The Joy of Bad Movies

(日本語版あり)

I’ve been discovering lately that I don’t particularly mind watching bad movies.

By “bad movies,” I don’t mean movies that have no aspirations to be any good.

The worst movie I have ever seen is a movie called “Hong Kong 97,” a 1994 straight to video release starring Robert Patrick as an assassin who kills a bunch of Chinese on the eve of Hong Kong’s return to China.  The movie is so forgettable, so uninspired and so bland that there is no word to describe it other than “boring.”  The only thing I remember about this action flick is that it went into slow motion whenever Patrick sprung into action.

It’s hard to fault the movie for failing to entertain, though, when the film is directed by a guy who has 51 movies to his credit but none that anyone would recognize and it stars co-stars whose names aren’t even has-beens.  The late Gene Siskel once noted in his review of the film “Ed Wood” (1994) that anyone who manages to finish a full-length movie should be applauded because completing a film is in of itself an accomplishment.  I suppose, then, that “Hong Kong 97” deserves credit for putting together 91 minutes of film reel that exhibits some level of professionalism in directing, acting, filming and editing as well as set design, costume and music, all clearly without benefit of much money.

Despite what Siskel says, giving attention to movies like “Hong Kong 97” isn’t worth the effort because there are thousands of films like it made every year.  No, the bad movies that I love to talk about are much rarer.  These are the ones with a backing from major studios that spent tens of millions of dollars hiring a famous director and A-list stars and co-stars, building elaborate sets and filming on exotic locations, with a script written by screenwriters who have in the past written movies that any casual moviegoer would recognize.  I’m talking about movies like “Old Dogs” (2009), a purported comedy starring Robin Williams and John Travolta (who shamelessly schemed to have her daughter play a major role), or “Battlefield Earth” (2000), a Scientology-inspired movie so notoriously bad it has come to define the bad movie genre.

Watching these awful movies is a lot of fun because I get to ask this same question every time as I watch the train wreck unfold live: where did all the money and talent go terribly wrong?

Sometimes, I’m astonished that the film ever got made because everything that’s wrong with it must have seemed obvious long before filming began.  The humor in “Old Dogs” falls so flat that it couldn’t have possibly read funny on paper.

Or take “Sweet November” (2001).  Choosing the one-expression-fits-all Keanu Reeves to star in a romantic flick is such poor casting that one would think the studio would have fired the director once it realized it was writing checks for millions of dollars to Keanu Reeves.

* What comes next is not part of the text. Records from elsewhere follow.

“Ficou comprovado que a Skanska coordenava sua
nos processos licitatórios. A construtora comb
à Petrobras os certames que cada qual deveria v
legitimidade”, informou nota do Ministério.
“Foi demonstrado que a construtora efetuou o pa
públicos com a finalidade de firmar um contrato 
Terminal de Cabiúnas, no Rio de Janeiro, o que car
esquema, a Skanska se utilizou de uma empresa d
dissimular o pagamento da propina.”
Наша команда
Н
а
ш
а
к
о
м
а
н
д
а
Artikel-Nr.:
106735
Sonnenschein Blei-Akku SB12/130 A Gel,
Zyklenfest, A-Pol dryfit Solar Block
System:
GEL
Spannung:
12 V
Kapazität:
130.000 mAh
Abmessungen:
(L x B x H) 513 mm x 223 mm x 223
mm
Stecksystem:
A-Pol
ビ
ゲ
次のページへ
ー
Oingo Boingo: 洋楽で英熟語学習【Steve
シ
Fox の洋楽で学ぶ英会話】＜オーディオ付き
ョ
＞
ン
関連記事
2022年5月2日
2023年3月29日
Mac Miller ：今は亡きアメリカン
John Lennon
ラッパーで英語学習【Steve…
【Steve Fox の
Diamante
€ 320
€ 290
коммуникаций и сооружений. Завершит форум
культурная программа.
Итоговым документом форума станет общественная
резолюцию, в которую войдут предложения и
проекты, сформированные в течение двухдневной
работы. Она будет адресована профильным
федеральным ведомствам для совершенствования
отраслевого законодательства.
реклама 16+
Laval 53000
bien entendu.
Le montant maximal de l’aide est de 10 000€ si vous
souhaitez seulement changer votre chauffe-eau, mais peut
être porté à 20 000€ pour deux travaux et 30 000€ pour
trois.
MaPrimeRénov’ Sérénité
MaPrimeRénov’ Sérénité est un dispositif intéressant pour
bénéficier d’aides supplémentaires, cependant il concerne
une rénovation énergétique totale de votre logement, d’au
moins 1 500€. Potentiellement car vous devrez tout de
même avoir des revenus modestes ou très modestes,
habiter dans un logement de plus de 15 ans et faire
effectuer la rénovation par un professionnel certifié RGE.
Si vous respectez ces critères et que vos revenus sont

Then there are movies whose tragedy probably became obvious only in retrospect, long after things first began to go terribly awry.  Many critics blasted the clichéd dialogue in “Battlefield Earth,” but there are lots of clichéd films that are forgotten because they still managed to achieve mediocrity.  It takes a near-perfect combination of incompetence to achieve a truly unpleasant visual experience like “Battlefield Earth.”  Everyone, from the costume designer to the lighting technician, contributed to the eye-sore, and leading the brotherhood of the inept is director Roger Christian, whose idea of a skillful filming technique is tilting the camera diagonally to the point of causing nausea for the audience and inserting fade-out transitions that an at-home dad could have done for home movies on Apple’s iMovie.

The most fascinating question I’d love any of the crew on these movies answer for me is, what was it like being involved in a project that fails so spectacularly on almost every level?  Did they know they were being involved in a disaster that will become legendary?  And if so, how futile did it feel, knowing that there was no other choice than to go full steam ahead because they were damned if they do (since the inevitable wreck awaits at the end) and damned if they didn’t (after so much money was invested)?

I know many people think watching bad films is a waste of time and money, but the next time you find yourself being stunned at what you are seeing on screen, just remember how forgettably average most of the movies are.  The fact that you will be able to talk about what you saw weeks and months after you leave the theater truly makes the experience you are going through unique.  That must be worth the 2 hours and the 20 bucks you are spending for the experience.